Il en est qui déjà râlent, d’autres, qui, à l’affut du moindre petit accro, exposent leurs réserves. Car il ne faudrait surtout pas avoir l’air de participer à l’éloge général.

Jean d’Ormesson est mort et certains n’ont pu s’empêcher de sortir des archives son discours à l’occasion de la réception au sein de l’Académie française de Simone Veil. Comment pouvions-nous faire l’éloge d’un homme qui a salué le courage et la détermination de la mère de la loi autorisant l’avortement ? Comment pouvions-nous faire l’éloge de celui qui a « multiplié les mensonges, les attaques infâmes contre les catholiques et a surtout justifié le crime le plus effroyable : l’avortement. » ? Voilà c’est dit ! Jean d’Ormesson était un mauvais type, un méchant de la pure espèce. Oubliée sa dénonciation du martyre des Chrétiens d’Orient ! Il ne faisait pas partie des purs, il ne faudrait pas l’oublier ! Mais à l’heure où le dernier rapport de l’OCDE montre la régression du niveau de lecture et d’écriture des petits élèves français, l’Académicien mérite d’être jeté aux gémonies pour ne pas être un pro-vie…

Johnny Hallyday est mort et certains ne peuvent s’empêcher d’en faire le modèle de l’américanisation de la France, dénonçant une musique qui n’avait que la prétention d’être populaire et l’idolâtrie d’un peuple qui ne sait plus qui est Dieu. L’homme au pseudo d’outre-Atlantique est bien parti vivre de sa fortune dans les oasis californiennes !

Et pourtant, Jean d’Ormesson n’était peut-être pas un génie de l’écriture mais qui pourrait lui retirer l’élégance à la française qu’il a su incarner avec une touche d’impertinence ? Qui pourrait lui retirer la richesse précise de son usage de la langue française ? Il n’était peut-être pas un génie de l’écriture mais qui d’autre, mieux que lui, savait nous parler du grand génie Châteaubriand ? Car Jean d’Ormesson c’était l’homme de lettre qui avait su rendre la culture gaie. Avec lui, elle savait sortir des musées et des livres en papier bible pour se rendre sur les plateaux de télévision sans perdre de sa superbe mais tout en tendant la main à celui qui, après avoir usé son stylo dans un commentaire composé, s’était dit que Châteaubriand n’était pas pour lui…
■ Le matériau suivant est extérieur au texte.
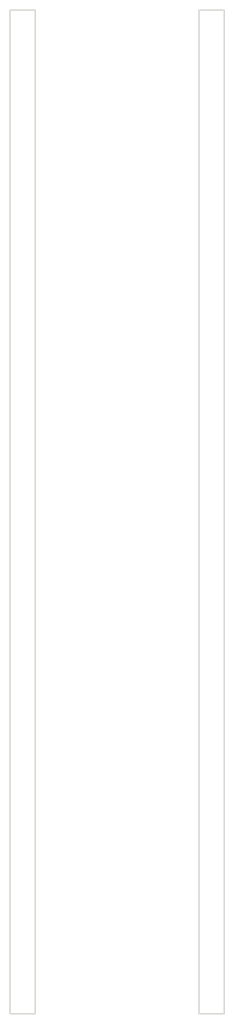
<source format=kicad_pcb>
(kicad_pcb
	(version 20241229)
	(generator "pcbnew")
	(generator_version "9.0")
	(general
		(thickness 0.1)
		(legacy_teardrops no)
	)
	(paper "A5")
	(title_block
		(title "Board 2x32 W15.24mm")
		(date "2025-09-29")
		(rev "V1")
	)
	(layers
		(0 "F.Cu" signal)
		(2 "B.Cu" signal)
		(13 "F.Paste" user)
		(15 "B.Paste" user)
		(5 "F.SilkS" user "F.Silkscreen")
		(7 "B.SilkS" user "B.Silkscreen")
		(1 "F.Mask" user)
		(3 "B.Mask" user)
		(25 "Edge.Cuts" user)
		(27 "Margin" user)
		(31 "F.CrtYd" user "F.Courtyard")
		(29 "B.CrtYd" user "B.Courtyard")
	)
	(setup
		(stackup
			(layer "F.SilkS"
				(type "Top Silk Screen")
			)
			(layer "F.Paste"
				(type "Top Solder Paste")
			)
			(layer "F.Mask"
				(type "Top Solder Mask")
				(thickness 0.01)
			)
			(layer "F.Cu"
				(type "copper")
				(thickness 0.035)
			)
			(layer "dielectric 1"
				(type "core")
				(thickness 0.01)
				(material "FR4")
				(epsilon_r 4.5)
				(loss_tangent 0.02)
			)
			(layer "B.Cu"
				(type "copper")
				(thickness 0.035)
			)
			(layer "B.Mask"
				(type "Bottom Solder Mask")
				(thickness 0.01)
			)
			(layer "B.Paste"
				(type "Bottom Solder Paste")
			)
			(layer "B.SilkS"
				(type "Bottom Silk Screen")
			)
			(copper_finish "None")
			(dielectric_constraints no)
		)
		(pad_to_mask_clearance 0)
		(allow_soldermask_bridges_in_footprints no)
		(tenting front back)
		(pcbplotparams
			(layerselection 0x00000000_00000000_55555555_5755f5ff)
			(plot_on_all_layers_selection 0x00000000_00000000_00000000_00000000)
			(disableapertmacros no)
			(usegerberextensions yes)
			(usegerberattributes yes)
			(usegerberadvancedattributes yes)
			(creategerberjobfile no)
			(dashed_line_dash_ratio 12.000000)
			(dashed_line_gap_ratio 3.000000)
			(svgprecision 4)
			(plotframeref no)
			(mode 1)
			(useauxorigin yes)
			(hpglpennumber 1)
			(hpglpenspeed 20)
			(hpglpendiameter 15.000000)
			(pdf_front_fp_property_popups yes)
			(pdf_back_fp_property_popups yes)
			(pdf_metadata yes)
			(pdf_single_document no)
			(dxfpolygonmode yes)
			(dxfimperialunits yes)
			(dxfusepcbnewfont yes)
			(psnegative no)
			(psa4output no)
			(plot_black_and_white yes)
			(sketchpadsonfab no)
			(plotpadnumbers no)
			(hidednponfab no)
			(sketchdnponfab yes)
			(crossoutdnponfab yes)
			(subtractmaskfromsilk no)
			(outputformat 1)
			(mirror no)
			(drillshape 0)
			(scaleselection 1)
			(outputdirectory "Device Decode Stage A")
		)
	)
	(net 0 "")
	(footprint "SamacSys_Parts:PinHeader_1x32_P2.54mm_Vertical" (layer "B.Cu") (at 15.24 0 180))
	(footprint "SamacSys_Parts:PinHeader_1x32_P2.54mm_Vertical" (layer "B.Cu") (at 0 0 180))
	(gr_line
		(start -1.016 79.756)
		(end -1.016 -1.016)
		(stroke
			(width 0.1)
			(type default)
		)
		(layer "Edge.Cuts")
		(uuid "2105897d-fe34-4cf2-8b40-04a21e2e75f8")
	)
	(gr_line
		(start -1.016 -1.016)
		(end 1.016 -1.016)
		(stroke
			(width 0.1)
			(type default)
		)
		(layer "Edge.Cuts")
		(uuid "2fa2f021-cea4-4ff2-919f-80c0bba0b835")
	)
	(gr_line
		(start 16.256 79.756)
		(end 14.224 79.756)
		(stroke
			(width 0.1)
			(type default)
		)
		(layer "Edge.Cuts")
		(uuid "33a25aea-1583-4d17-b147-33499023828e")
	)
	(gr_line
		(start 14.224 -1.016)
		(end 16.256 -1.016)
		(stroke
			(width 0.1)
			(type default)
		)
		(layer "Edge.Cuts")
		(uuid "429ec3bf-11f9-484a-bae3-960a679aaeb5")
	)
	(gr_line
		(start 1.016 79.756)
		(end -1.016 79.756)
		(stroke
			(width 0.1)
			(type default)
		)
		(layer "Edge.Cuts")
		(uuid "7c4a8ec1-fb67-4ab5-8cc4-abc5385c45d0")
	)
	(gr_line
		(start 1.016 -1.016)
		(end 1.016 79.756)
		(stroke
			(width 0.1)
			(type default)
		)
		(layer "Edge.Cuts")
		(uuid "80016e2b-cde0-4297-87c3-22c30fbc091e")
	)
	(gr_line
		(start 14.224 79.756)
		(end 14.224 -1.016)
		(stroke
			(width 0.1)
			(type default)
		)
		(layer "Edge.Cuts")
		(uuid "84502007-13ba-49d9-91a9-83dd4aa7f8e2")
	)
	(gr_line
		(start 16.256 -1.016)
		(end 16.256 79.756)
		(stroke
			(width 0.1)
			(type default)
		)
		(layer "Edge.Cuts")
		(uuid "b5013db0-c838-41e5-b45b-e38897743648")
	)
	(embedded_fonts no)
	(embedded_files
		(file
			(name "SchematicTemplateEmpty.kicad_wks")
			(type worksheet)
			(data |KLUv/SD7XQQAAogaGHDNA0DI0YHeJkZJEFFVxQMowuuE/g+8jIvBxWBT/2vh1FcSt5Ib9cQSzXyk
				GShwlE35w6OmzkAhcuvJ70v9T6nFnOf7yji46Wx9P3oyjmu2PmGbdgIHZg4ACTRa/dqGnlrsLtE8
				CMOXFwwgECKBfCkXiwycxMV0o0DTmt/Cqz2YeOJuYSObnQ==|
			)
			(checksum "E2C0BF1F44F75A6780C51A0DB68D5F9E")
		)
	)
)

</source>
Et Johnny ? Bien sûr que Johnny, ça sent la sueur et le cuir, les tatouages de voyou et la main collée au micro, la voix cassé de celui qui brûle sa vie comme ses cigarettes… Il est vrai que la veste à franges indiennes et les santiags aux talons biseautés, ne sont pas l’uniforme des Immortels mais pourtant les fans de Johnny ont toujours rêvé que la mort oublierait de faucher celui dont ils avaient le visage dessiné sur le bras.

Je ne pleurerais pas la mort de Jean ni celle de son homonyme aux consonances américaines mais je veux qu’on me laisse les regretter. Avec eux, c’est une partie de l’histoire de notre pays qui s’en va.
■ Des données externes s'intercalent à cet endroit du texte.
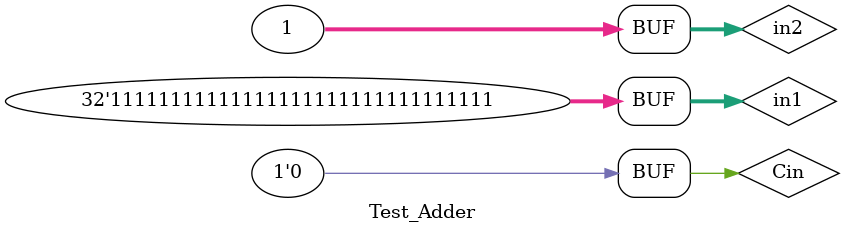
<source format=v>
module Test_Adder;
parameter N=32;

reg[N-1:0] in1, in2;
reg Cin;
wire[N-1:0] result;
wire Cout, Vout;

initial
begin
		in1=2; in2=3; Cin=0;
	#10 in1=1; in2=3;
	#10 in1=14; in2=1;
	#10 in1=15; in2=1;
	#10 in1=2147483647; in2=1;
	#10 in1=32'b11111111111111111111111111111111; in2=1;
end

initial
begin
$monitor($time, " num1=%d, num2=%d, sum=%b, cout=%d, V=%b", in1, in2, result, Cout, Vout);
end

NAdder #(N) add(in1, in2, Cin, result, Cout, Vout);
endmodule

</source>
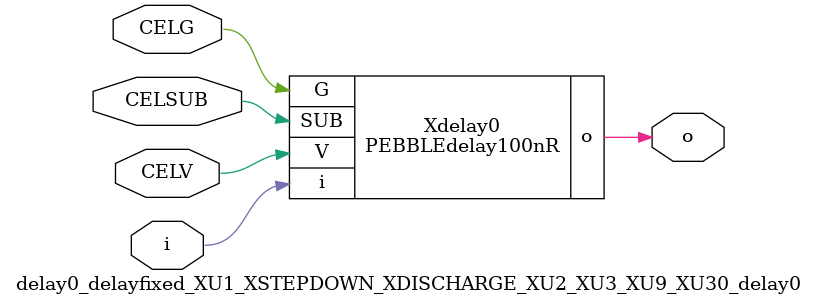
<source format=v>



module PEBBLEdelay100nR ( o, V, G, i, SUB );

  input V;
  input i;
  input G;
  output o;
  input SUB;
endmodule

//Celera Confidential Do Not Copy delay0_delayfixed_XU1_XSTEPDOWN_XDISCHARGE_XU2_XU3_XU9_XU30_delay0
//TYPE: fixed 100ns
module delay0_delayfixed_XU1_XSTEPDOWN_XDISCHARGE_XU2_XU3_XU9_XU30_delay0 (i, CELV, o,
CELG,CELSUB);
input CELV;
input i;
output o;
input CELSUB;
input CELG;

//Celera Confidential Do Not Copy delayfast0
PEBBLEdelay100nR Xdelay0(
.V (CELV),
.i (i),
.o (o),
.G (CELG),
.SUB (CELSUB)
);
//,diesize,PEBBLEdelay100nR

//Celera Confidential Do Not Copy Module End
//Celera Schematic Generator
endmodule

</source>
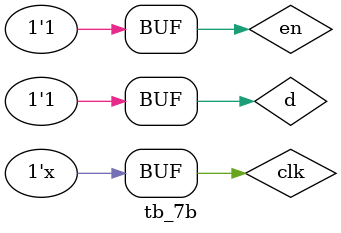
<source format=v>
module tb_7b;
  reg d,en;
  reg clk=0;
  wire q;
d_ff_gate dut(.d(d),.clk(clk),.en(en),.q(q));
always #5 clk =~clk;
initial begin
  d=1;
  en=1;
  #5 d=0;
  #5 en=0;
  #5 d=1;
  #5 en=0;
  #5 d=0;
  #5 en =1;
  #5 d=1;
end
endmodule

   

</source>
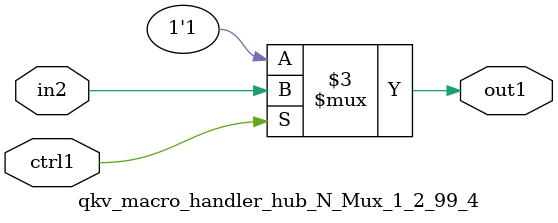
<source format=v>

`timescale 1ps / 1ps


module qkv_macro_handler_hub_N_Mux_1_2_99_4( in2, ctrl1, out1 );

    input in2;
    input ctrl1;
    output out1;
    reg out1;

    
    // rtl_process:qkv_macro_handler_hub_N_Mux_1_2_99_4/qkv_macro_handler_hub_N_Mux_1_2_99_4_thread_1
    always @*
      begin : qkv_macro_handler_hub_N_Mux_1_2_99_4_thread_1
        case (ctrl1) 
          1'b1: 
            begin
              out1 = in2;
            end
          default: 
            begin
              out1 = 1'b1;
            end
        endcase
      end

endmodule



</source>
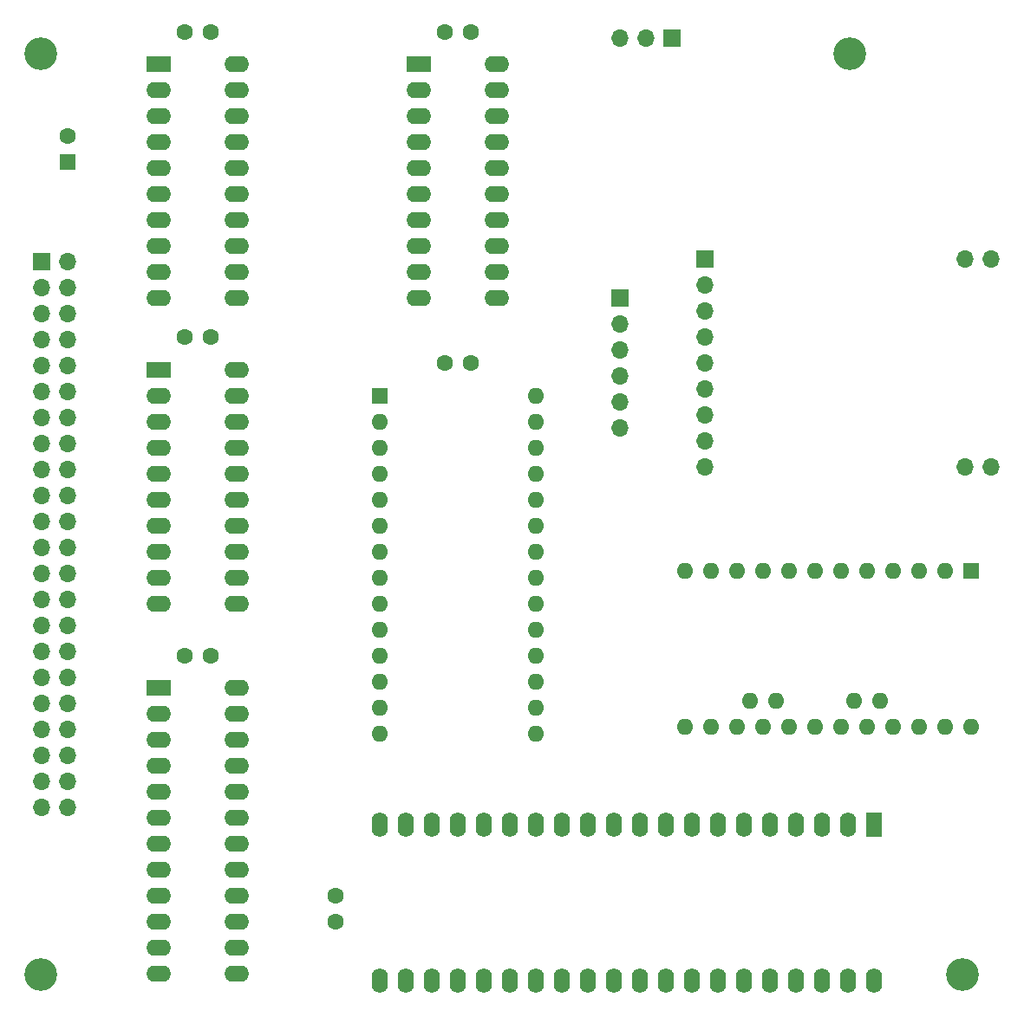
<source format=gbs>
G04 #@! TF.GenerationSoftware,KiCad,Pcbnew,(5.1.9)-1*
G04 #@! TF.CreationDate,2022-07-14T08:18:56+09:00*
G04 #@! TF.ProjectId,MZ2000_SD,4d5a3230-3030-45f5-9344-2e6b69636164,rev?*
G04 #@! TF.SameCoordinates,PX53920b0PY93c3260*
G04 #@! TF.FileFunction,Soldermask,Bot*
G04 #@! TF.FilePolarity,Negative*
%FSLAX46Y46*%
G04 Gerber Fmt 4.6, Leading zero omitted, Abs format (unit mm)*
G04 Created by KiCad (PCBNEW (5.1.9)-1) date 2022-07-14 08:18:56*
%MOMM*%
%LPD*%
G01*
G04 APERTURE LIST*
%ADD10C,1.600000*%
%ADD11R,1.600000X2.400000*%
%ADD12O,1.600000X2.400000*%
%ADD13C,3.200000*%
%ADD14R,1.700000X1.700000*%
%ADD15O,1.700000X1.700000*%
%ADD16R,1.600000X1.600000*%
%ADD17O,1.600000X1.600000*%
%ADD18R,2.400000X1.600000*%
%ADD19O,2.400000X1.600000*%
G04 APERTURE END LIST*
D10*
X33825000Y10230000D03*
X33825000Y12730000D03*
D11*
X86360000Y19685000D03*
D12*
X38100000Y4445000D03*
X83820000Y19685000D03*
X40640000Y4445000D03*
X81280000Y19685000D03*
X43180000Y4445000D03*
X78740000Y19685000D03*
X45720000Y4445000D03*
X76200000Y19685000D03*
X48260000Y4445000D03*
X73660000Y19685000D03*
X50800000Y4445000D03*
X71120000Y19685000D03*
X53340000Y4445000D03*
X68580000Y19685000D03*
X55880000Y4445000D03*
X66040000Y19685000D03*
X58420000Y4445000D03*
X63500000Y19685000D03*
X60960000Y4445000D03*
X60960000Y19685000D03*
X63500000Y4445000D03*
X58420000Y19685000D03*
X66040000Y4445000D03*
X55880000Y19685000D03*
X68580000Y4445000D03*
X53340000Y19685000D03*
X71120000Y4445000D03*
X50800000Y19685000D03*
X73660000Y4445000D03*
X48260000Y19685000D03*
X76200000Y4445000D03*
X45720000Y19685000D03*
X78740000Y4445000D03*
X43180000Y19685000D03*
X81280000Y4445000D03*
X40640000Y19685000D03*
X83820000Y4445000D03*
X38100000Y19685000D03*
X86360000Y4445000D03*
D13*
X5000000Y95000000D03*
X84000000Y95000000D03*
X95000000Y5000000D03*
X5000000Y5000000D03*
D14*
X69850000Y74930000D03*
D15*
X69850000Y72390000D03*
X69850000Y69850000D03*
X69850000Y67310000D03*
X69850000Y64770000D03*
X69850000Y62230000D03*
X69850000Y59690000D03*
X69850000Y57150000D03*
X69850000Y54610000D03*
X97790000Y54610000D03*
X95250000Y54610000D03*
X97790000Y74930000D03*
X95250000Y74930000D03*
D16*
X95885000Y44450000D03*
D17*
X93345000Y44450000D03*
X90805000Y44450000D03*
X67945000Y29210000D03*
X88265000Y44450000D03*
X70485000Y29210000D03*
X85725000Y44450000D03*
X73025000Y29210000D03*
X83185000Y44450000D03*
X75565000Y29210000D03*
X80645000Y44450000D03*
X78105000Y29210000D03*
X78105000Y44450000D03*
X80645000Y29210000D03*
X75565000Y44450000D03*
X83185000Y29210000D03*
X73025000Y44450000D03*
X85725000Y29210000D03*
X70485000Y44450000D03*
X88265000Y29210000D03*
X67945000Y44450000D03*
X90805000Y29210000D03*
X93345000Y29210000D03*
X95885000Y29210000D03*
X86995000Y31750000D03*
X84455000Y31750000D03*
X76835000Y31750000D03*
X74295000Y31750000D03*
D10*
X19090000Y97155000D03*
X21590000Y97155000D03*
X21590000Y67310000D03*
X19090000Y67310000D03*
X19090000Y36195000D03*
X21590000Y36195000D03*
X46990000Y64770000D03*
X44490000Y64770000D03*
X46990000Y97155000D03*
X44490000Y97155000D03*
D15*
X7620000Y21330000D03*
X5080000Y21330000D03*
X7620000Y23870000D03*
X5080000Y23870000D03*
X7620000Y26410000D03*
X5080000Y26410000D03*
X7620000Y28950000D03*
X5080000Y28950000D03*
X7620000Y31490000D03*
X5080000Y31490000D03*
X7620000Y34030000D03*
X5080000Y34030000D03*
X7620000Y36570000D03*
X5080000Y36570000D03*
X7620000Y39110000D03*
X5080000Y39110000D03*
X7620000Y41650000D03*
X5080000Y41650000D03*
X7620000Y44190000D03*
X5080000Y44190000D03*
X7620000Y46730000D03*
X5080000Y46730000D03*
X7620000Y49270000D03*
X5080000Y49270000D03*
X7620000Y51810000D03*
X5080000Y51810000D03*
X7620000Y54350000D03*
X5080000Y54350000D03*
X7620000Y56890000D03*
X5080000Y56890000D03*
X7620000Y59430000D03*
X5080000Y59430000D03*
X7620000Y61970000D03*
X5080000Y61970000D03*
X7620000Y64510000D03*
X5080000Y64510000D03*
X7620000Y67050000D03*
X5080000Y67050000D03*
X7620000Y69590000D03*
X5080000Y69590000D03*
X7620000Y72130000D03*
X5080000Y72130000D03*
X7620000Y74670000D03*
D14*
X5080000Y74670000D03*
D18*
X16510000Y93980000D03*
D19*
X24130000Y71120000D03*
X16510000Y91440000D03*
X24130000Y73660000D03*
X16510000Y88900000D03*
X24130000Y76200000D03*
X16510000Y86360000D03*
X24130000Y78740000D03*
X16510000Y83820000D03*
X24130000Y81280000D03*
X16510000Y81280000D03*
X24130000Y83820000D03*
X16510000Y78740000D03*
X24130000Y86360000D03*
X16510000Y76200000D03*
X24130000Y88900000D03*
X16510000Y73660000D03*
X24130000Y91440000D03*
X16510000Y71120000D03*
X24130000Y93980000D03*
X24130000Y64135000D03*
X16510000Y41275000D03*
X24130000Y61595000D03*
X16510000Y43815000D03*
X24130000Y59055000D03*
X16510000Y46355000D03*
X24130000Y56515000D03*
X16510000Y48895000D03*
X24130000Y53975000D03*
X16510000Y51435000D03*
X24130000Y51435000D03*
X16510000Y53975000D03*
X24130000Y48895000D03*
X16510000Y56515000D03*
X24130000Y46355000D03*
X16510000Y59055000D03*
X24130000Y43815000D03*
X16510000Y61595000D03*
X24130000Y41275000D03*
D18*
X16510000Y64135000D03*
X16510000Y33020000D03*
D19*
X24130000Y5080000D03*
X16510000Y30480000D03*
X24130000Y7620000D03*
X16510000Y27940000D03*
X24130000Y10160000D03*
X16510000Y25400000D03*
X24130000Y12700000D03*
X16510000Y22860000D03*
X24130000Y15240000D03*
X16510000Y20320000D03*
X24130000Y17780000D03*
X16510000Y17780000D03*
X24130000Y20320000D03*
X16510000Y15240000D03*
X24130000Y22860000D03*
X16510000Y12700000D03*
X24130000Y25400000D03*
X16510000Y10160000D03*
X24130000Y27940000D03*
X16510000Y7620000D03*
X24130000Y30480000D03*
X16510000Y5080000D03*
X24130000Y33020000D03*
D18*
X41910000Y93980000D03*
D19*
X49530000Y71120000D03*
X41910000Y91440000D03*
X49530000Y73660000D03*
X41910000Y88900000D03*
X49530000Y76200000D03*
X41910000Y86360000D03*
X49530000Y78740000D03*
X41910000Y83820000D03*
X49530000Y81280000D03*
X41910000Y81280000D03*
X49530000Y83820000D03*
X41910000Y78740000D03*
X49530000Y86360000D03*
X41910000Y76200000D03*
X49530000Y88900000D03*
X41910000Y73660000D03*
X49530000Y91440000D03*
X41910000Y71120000D03*
X49530000Y93980000D03*
D16*
X7620000Y84455000D03*
D10*
X7620000Y86955000D03*
D14*
X66675000Y96520000D03*
D15*
X64135000Y96520000D03*
X61595000Y96520000D03*
D16*
X38100000Y61595000D03*
D17*
X53340000Y28575000D03*
X38100000Y59055000D03*
X53340000Y31115000D03*
X38100000Y56515000D03*
X53340000Y33655000D03*
X38100000Y53975000D03*
X53340000Y36195000D03*
X38100000Y51435000D03*
X53340000Y38735000D03*
X38100000Y48895000D03*
X53340000Y41275000D03*
X38100000Y46355000D03*
X53340000Y43815000D03*
X38100000Y43815000D03*
X53340000Y46355000D03*
X38100000Y41275000D03*
X53340000Y48895000D03*
X38100000Y38735000D03*
X53340000Y51435000D03*
X38100000Y36195000D03*
X53340000Y53975000D03*
X38100000Y33655000D03*
X53340000Y56515000D03*
X38100000Y31115000D03*
X53340000Y59055000D03*
X38100000Y28575000D03*
X53340000Y61595000D03*
D14*
X61595000Y71120000D03*
D15*
X61595000Y68580000D03*
X61595000Y66040000D03*
X61595000Y63500000D03*
X61595000Y60960000D03*
X61595000Y58420000D03*
M02*

</source>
Max Gallo, Claude Rich, Jeanne Moreau, Jean Rochefort, Mireille Darc, Jean d’Ormesson, Johnny Hallyday et même Simone Veil… La mort de ces grandes figures qui ont toutes marqué notre culture populaire non pas dans ce qu’elle a de plébéien mais dans celle qu’elle a de commun, nous parle d’une France qui bientôt n’existera plus. Cette France dont j’ai la nostalgie n’a peut-être jamais existé. Mais je veux qu’on me laisse regretter, en paix, les chanteurs qui rassemblent toutes les générations, qui ont su allumer le feu d’une France aujourd’hui qualifiée de périphérique car elle ne fait pas du business en anglais et ne comprend pas pourquoi elle est accusée de toutes les oppressions. Mais je veux qu’on me laisse regretter, en paix, les comédiens et les écrivains qui maniaient ma langue avec élégance et pouvaient vous réciter une tirade du Cid, ou celle du nez de Cyrano tout en riant aux truculences de San Antonio.

A l’heure où l’hommage aux Poilus des Tranchées a failli être confié à un pauvre chanteur de rap, je veux qu’on me laisse regretter, en paix, à des hommes et des femmes qui ont su rassembler le peuple de France, qui ont su offrir à un peuple, aujourd’hui au bord de la guerre civile, une culture qui soit véritablement la sienne.

Enfin, j’dis ça ; j’dis rien !

Chronique de Clotilde Brossollet

Diffusée sur Radio Espérance le 7 décembre 2017.